# Lesson 1 — Hello, robot

**Goal:** Understand what a Spanda program looks like and run your first one.

**Example:** [`examples/basics/01_minimal_robot.sd`](../../examples/basics/01_minimal_robot.sd)

---

## What is Spanda?

Spanda is a language for **autonomous systems** — robots, drones, agents, and edge devices where
sensors, AI, actuators, and safety rules belong in the source code, not scattered across scripts and
config files.

A Spanda program describes a **robot**: what it can sense, what it can move, and what behaviors it
runs.

---

## Your first program

```spanda
module basics.minimal;

robot TutorialBot {
  actuator wheels: DifferentialDrive;

  behavior greet() {
    wheels.stop();
  }
}
```

| Piece | Meaning |
|-------|---------|
| `module` | Names this file in a multi-file project (optional for single-file demos) |
| `robot` | The autonomous system you are programming |
| `actuator wheels: DifferentialDrive` | A drive system the robot controls |
| `behavior greet()` | A named entry point the runtime can execute |
| `wheels.stop()` | A safe command sent to the actuator |

Spanda is **not** object-oriented in the Java sense.

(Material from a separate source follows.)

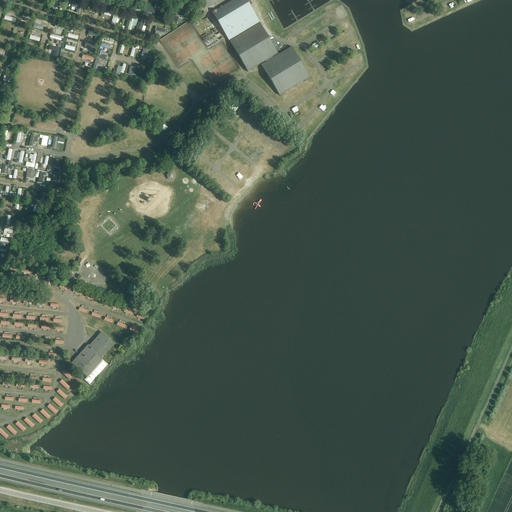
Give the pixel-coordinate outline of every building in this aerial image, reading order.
[(260,65),(279,96),(310,77),(291,47),(278,55),(249,6),(252,5),(248,0),(246,0),(245,0),(234,0),(212,13),(223,32),(224,35),(225,35),(247,72),(260,65)] [(72,2),(72,10),(80,10),(81,5),(78,5),(78,2),(72,2)] [(416,11),(421,8),(417,3),(413,5),(416,11)] [(114,13),(111,23),(117,24),(120,14),(114,13)] [(417,24),(413,17),(409,19),(413,27),(417,24)] [(128,18),(126,29),(132,30),(133,24),(137,25),(137,19),(128,18)] [(346,30),(351,27),(346,19),(341,22),(346,30)] [(51,44),(49,49),(55,51),(54,54),(58,55),(61,48),(51,44)] [(142,59),(150,60),(151,49),(143,49),(142,59)] [(120,76),(121,72),(124,73),(127,64),(124,63),(123,66),(119,65),(116,75),(120,76)] [(131,65),(129,74),(137,76),(139,67),(131,65)] [(204,83),(197,86),(200,91),(206,88),(204,83)] [(232,110),(235,112),(243,102),(240,100),(241,99),(235,94),(234,95),(231,92),(223,102),(226,105),(226,104),(232,109),(232,110)] [(54,136),(53,147),(57,147),(57,142),(65,143),(65,137),(54,136)] [(28,151),(28,153),(31,153),(30,161),(36,162),(38,152),(28,151)] [(61,166),(62,159),(51,157),(49,164),(61,166)] [(208,162),(203,168),(208,172),(213,167),(208,162)] [(35,178),(35,169),(27,169),(27,177),(35,178)] [(239,172),(236,176),(241,181),(245,177),(239,172)] [(53,182),(61,182),(62,174),(54,173),(53,182)] [(43,192),(42,200),(38,200),(38,203),(46,203),(47,192),(43,192)] [(113,343),(102,333),(92,344),(93,345),(90,347),(89,346),(88,346),(87,345),(75,359),(75,360),(72,363),(76,367),(75,368),(85,377),(100,361),(98,359),(113,343)] [(65,368),(62,371),(70,379),(73,376),(65,368)] [(67,389),(70,386),(63,378),(60,381),(67,389)] [(65,398),(68,395),(60,387),(57,391),(65,398)] [(61,407),(64,404),(56,396),(53,399),(61,407)] [(56,414),(59,411),(50,403),(47,406),(56,414)] [(43,408),(40,411),(48,419),(51,416),(43,408)] [(33,416),(41,423),(44,420),(35,413),(33,416)] [(32,427),(35,424),(27,417),(24,420),(32,427)] [(24,431),(27,428),(19,420),(16,423),(24,431)] [(7,427),(15,435),(18,432),(10,424),(7,427)] [(0,428),(0,432),(6,438),(9,435),(1,427),(0,428)]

You do not subclass `Robot`. You declare
hardware and behaviors directly.

---

## Try it

```bash
spanda check examples/basics/01_minimal_robot.sd
spanda run examples/basics/01_minimal_robot.sd
```

- **`check`** — type-check without running. Catches unit errors, unsafe AI usage, and missing
  symbols at compile time.
- **`run`** — execute against the simulated backend (no physical robot required).

---

## Create your own project

```bash
spanda init my_bot
cd my_bot
```

Edit `src/main.sd` with a robot block, then:

```bash
spanda check src/main.sd
spanda run src/main.sd
```

See [getting-started.md](../getting-started.md) for the full first-project walkthrough.

---

## Key ideas

1. **`.sd` files** — Spanda source extension (think “Spanda definition”).
2. **Robots, not classes** — `robot { }` is the top-level unit of autonomous logic.
3. **Actuators are typed** — `DifferentialDrive`, `RobotArm`, `Gripper`, etc. The compiler knows
   what commands are valid.
4. **Check before run** — always run `spanda check` in CI and before deploy.

---

## Exercise

Create `my_bot/src/main.sd` with:

- A robot named `Greeter`
- One `DifferentialDrive` actuator
- A behavior `wave()` that calls `wheels.stop()`

Run `spanda check` and `spanda run`.

---

**Next:** [Lesson 2 — Sensors and safety](./02-sensors-and-safety.md)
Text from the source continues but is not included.